Mechanical properties and damage characteristics analysis on recycled aggregate concrete with glazed hollow beads after high temperatures by acoustic emission method

Abstract

This research investigates the effect of high temperature on the mechanical and acoustic emission properties of recycled aggregate concrete with glazed hollow beads (GHB-RAC). Uniaxial compression tests were conducted on GHB-RAC at varying recycled coarse aggregate (RCA) substitution rates and glazed hollow beads (GHB) contents, and acoustic emission (AE) technology was used to monitor the compression-induced damage throughout the testing process. This study delves into the mechanical properties and damage characteristics of GHB-RAC when exposed to fire. The findings reveal that AE characteristic coefficients aptly delineate the three-stage nature of axial compression damage in concrete at temperatures up to 400 °C. However, these stage-specific traits vanish at temperatures exceeding 400 °C. Additionally, through the analysis of AE signals at different temperatures, the compression damage process is elucidated based on the b-value method. The RA-AF analysis indicates that the number of shear cracks exhibits an increasing trend with increasing temperature, and an increment in GHB dosage positively influences the percentage of tensile cracking during loading, with the influence being more significant at 70 % GHB content. The acoustic emission sensing can accurately detect and localise damage. With the increase in temperature, the distribution of AE signals depicting concrete damage is more dispersed and the number of AE signals is more larger. Notably, the incidence of localized damage points diminishes with a higher GHB ratio, indicating the efficacy of GHBs in mitigating thermal damage to the concrete.
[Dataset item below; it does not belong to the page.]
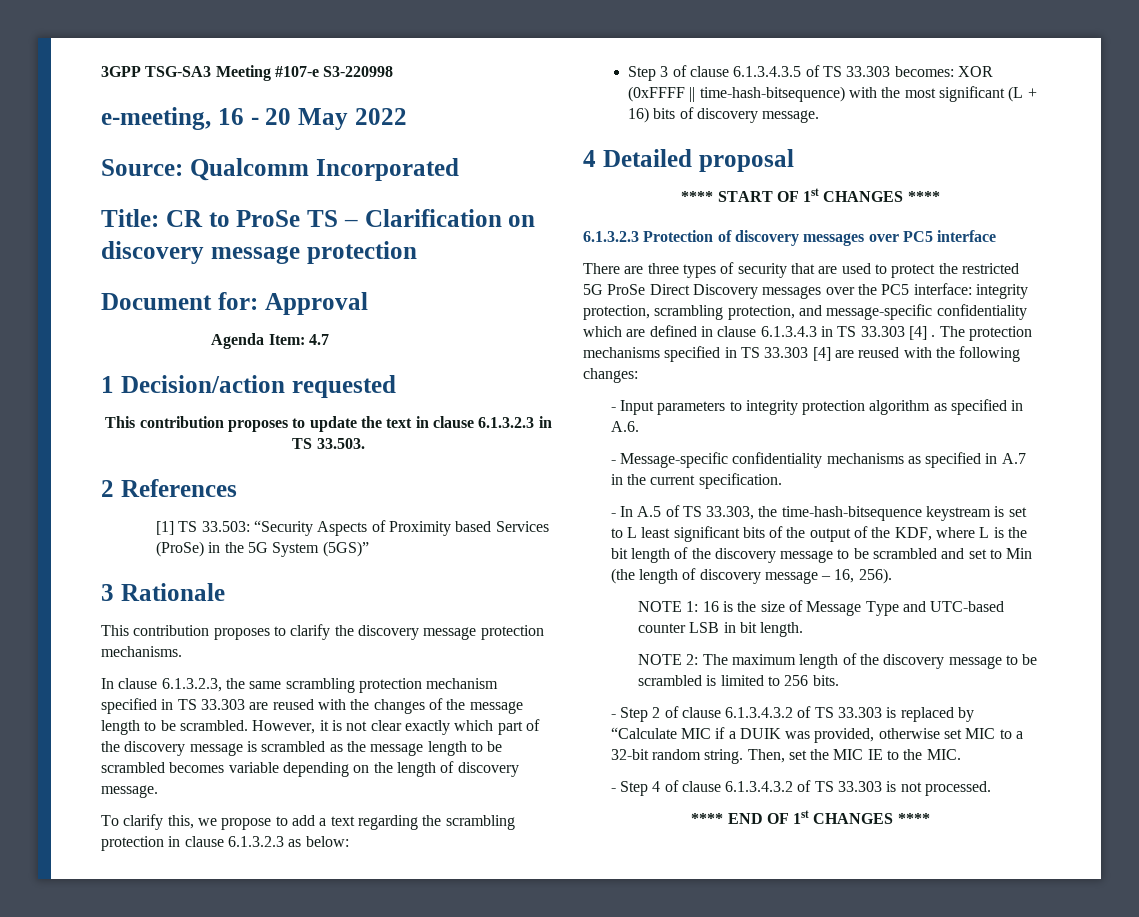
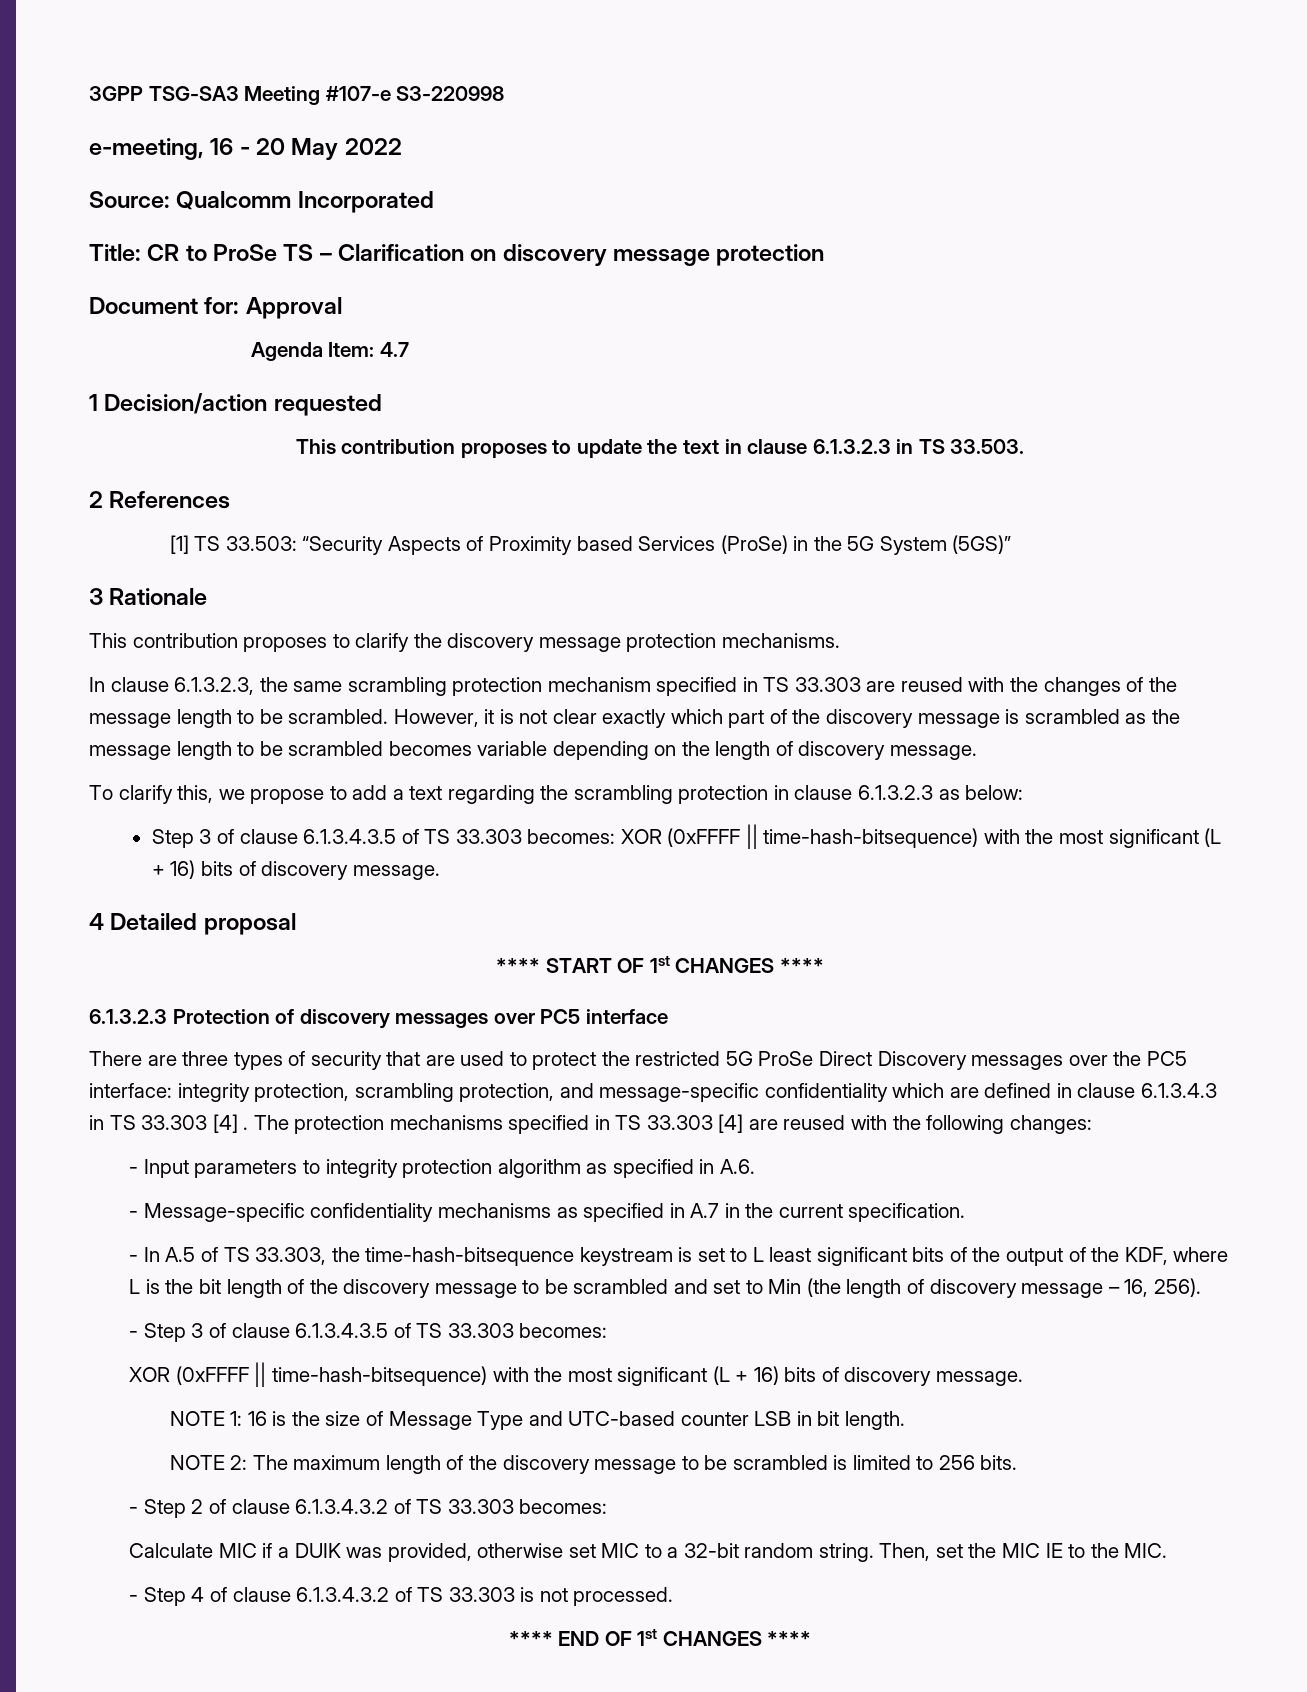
(892, 576) none -> [129,1323,608,1342] [129,1362,1023,1387] // - Step 3 of clause 6.1.3.4.3.5 of TS 33.303 becomes: // XOR (0xFFFF || time-hash-bitsequence) with the most significant (L + 16) bits of discovery message.
[886,707,975,722] [610,727,677,739] is replaced by “Calculate -> [519,1499,608,1514] [129,1543,214,1558] becomes: // Calculate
Furthermore, a damage constitutive model incorporating variables such as temperature, GHB dosage, and recycled coarse aggregate replacement rate was proposed. The model employed AE energy count parameters as the damage indicator. The good fitting results suggest that the mechanics behavior of GHB-RAC under uniaxial compression can be well described by the model. Consequently, the study offers invaluable insights into the damage evolution of post-fire recycled aggregate concrete with GHB admixtures.